== MATERIAL FOR THIS EXERCISE
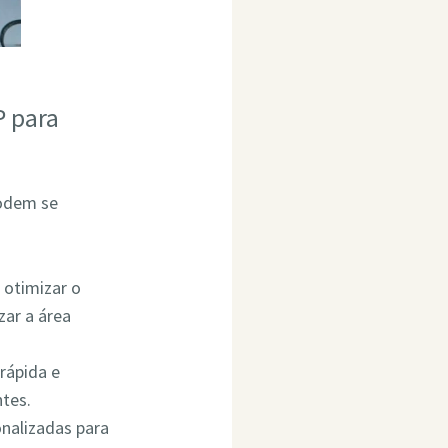
P para
podem se
 otimizar o
ar a área
rápida e
ntes.
onalizadas para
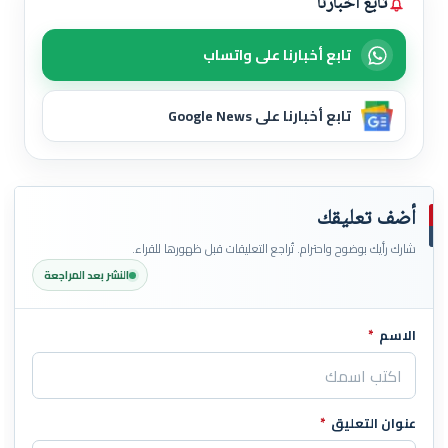
تابع أخبارنا
تابع أخبارنا على واتساب
تابع أخبارنا على Google News
أضف تعليقك
شارك رأيك بوضوح واحترام. تُراجع التعليقات قبل ظهورها للقراء.
النشر بعد المراجعة
الاسم
*
اترك هذا الحقل فارغاً
عنوان التعليق
*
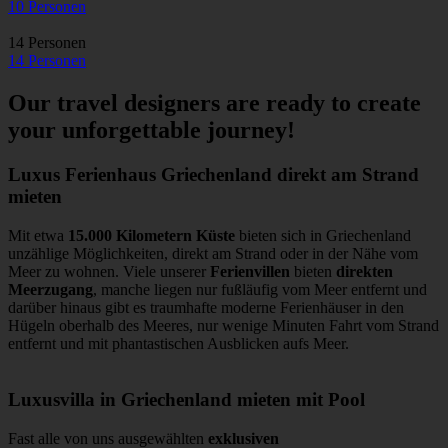
10 Personen
14 Personen
14 Personen
Our travel designers are ready to create
your unforgettable journey!
Luxus Ferienhaus Griechenland direkt am Strand
mieten
Mit etwa
15.000 Kilometern Küste
bieten sich in Griechenland
unzählige Möglichkeiten, direkt am Strand oder in der Nähe vom
Meer zu wohnen. Viele unserer
Ferienvillen
bieten
direkten
Meerzugang
, manche liegen nur fußläufig vom Meer entfernt und
darüber hinaus gibt es traumhafte moderne Ferienhäuser in den
Hügeln oberhalb des Meeres, nur wenige Minuten Fahrt vom Strand
entfernt und mit phantastischen Ausblicken aufs Meer.
Luxusvilla in Griechenland mieten mit Pool
Fast alle von uns ausgewählten
exklusiven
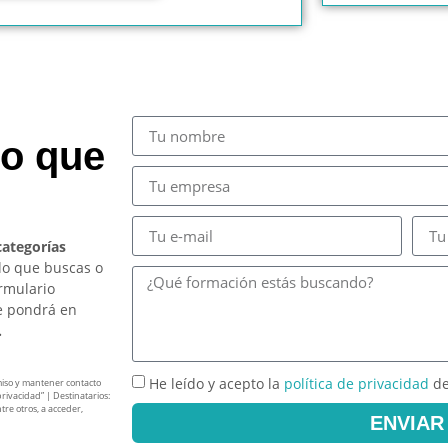
so que
categorías
lo que buscas o
ormulario
e pondrá en
.
He leído y acepto la
política de privacidad
de
miso y mantener contacto
privacidad” | Destinatarios:
tre otros, a acceder,
ENVIAR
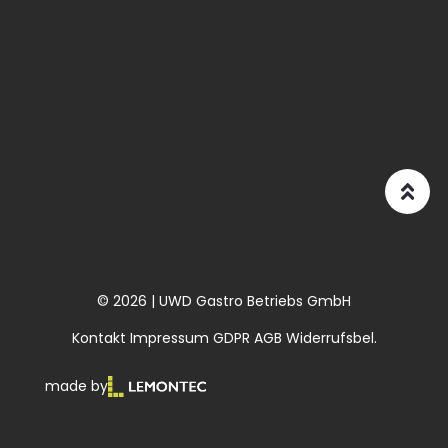
© 2026 | UWD Gastro Betriebs GmbH
Kontakt
Impressum
GDPR
AGB
Widerrufsbel.
made by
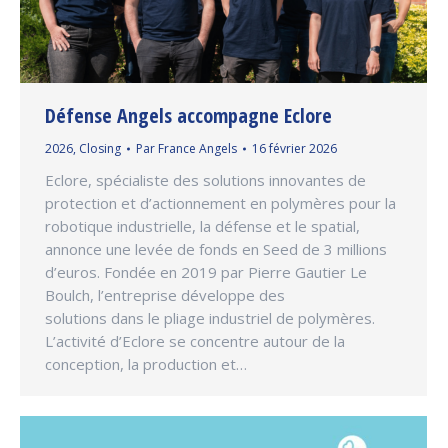
Défense Angels accompagne Eclore
2026
,
Closing
Par
France Angels
16 février 2026
Eclore, spécialiste des solutions innovantes de
protection et d’actionnement en polymères pour la
robotique industrielle, la défense et le spatial,
annonce une levée de fonds en Seed de 3 millions
d’euros. Fondée en 2019 par Pierre Gautier Le
Boulch, l’entreprise développe des
solutions dans le pliage industriel de polymères.
L’activité d’Eclore se concentre autour de la
conception, la production et…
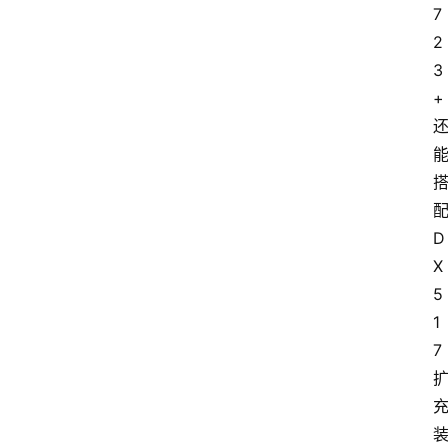
7
2
3
+ 
配
D
X
5
1
7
====
> _TASK BRIEF_
Print the listing verbatim, images excluded.

> _ANSWER TO THE EXERCISE_
P para
podem se
 otimizar o
ar a área
rápida e
ntes.
onalizadas para
تابع أخبارنا
تابع أخبارنا على واتساب
تابع أخبارنا على Google News
أضف تعليقك
شارك رأيك بوضوح واحترام. تُراجع التعليقات قبل ظهورها للقراء.
النشر بعد المراجعة
الاسم
*
اترك هذا الحقل فارغاً
عنوان التعليق
*
10 Personen
14 Personen
14 Personen
Our travel designers are ready to create
your unforgettable journey!
Luxus Ferienhaus Griechenland direkt am Strand
mieten
Mit etwa
15.000 Kilometern Küste
bieten sich in Griechenland
unzählige Möglichkeiten, direkt am Strand oder in der Nähe vom
Meer zu wohnen. Viele unserer
Ferienvillen
bieten
direkten
Meerzugang
, manche liegen nur fußläufig vom Meer entfernt und
darüber hinaus gibt es traumhafte moderne Ferienhäuser in den
Hügeln oberhalb des Meeres, nur wenige Minuten Fahrt vom Strand
entfernt und mit phantastischen Ausblicken aufs Meer.
Luxusvilla in Griechenland mieten mit Pool
Fast alle von uns ausgewählten
exklusiven
so que
categorías
lo que buscas o
ormulario
e pondrá en
.
He leído y acepto la
política de privacidad
de
miso y mantener contacto
privacidad” | Destinatarios:
tre otros, a acceder,
ENVIAR
© 2026 | UWD Gastro Betriebs GmbH
Kontakt
Impressum
GDPR
AGB
Widerrufsbel.
made by
Défense Angels accompagne Eclore
2026
,
Closing
Par
France Angels
16 février 2026
Eclore, spécialiste des solutions innovantes de
protection et d’actionnement en polymères pour la
robotique industrielle, la défense et le spatial,
annonce une levée de fonds en Seed de 3 millions
d’euros. Fondée en 2019 par Pierre Gautier Le
Boulch, l’entreprise développe des
solutions dans le pliage industriel de polymères.
L’activité d’Eclore se concentre autour de la
conception, la production et…
7
2
3
+ 
配
D
X
5
1
7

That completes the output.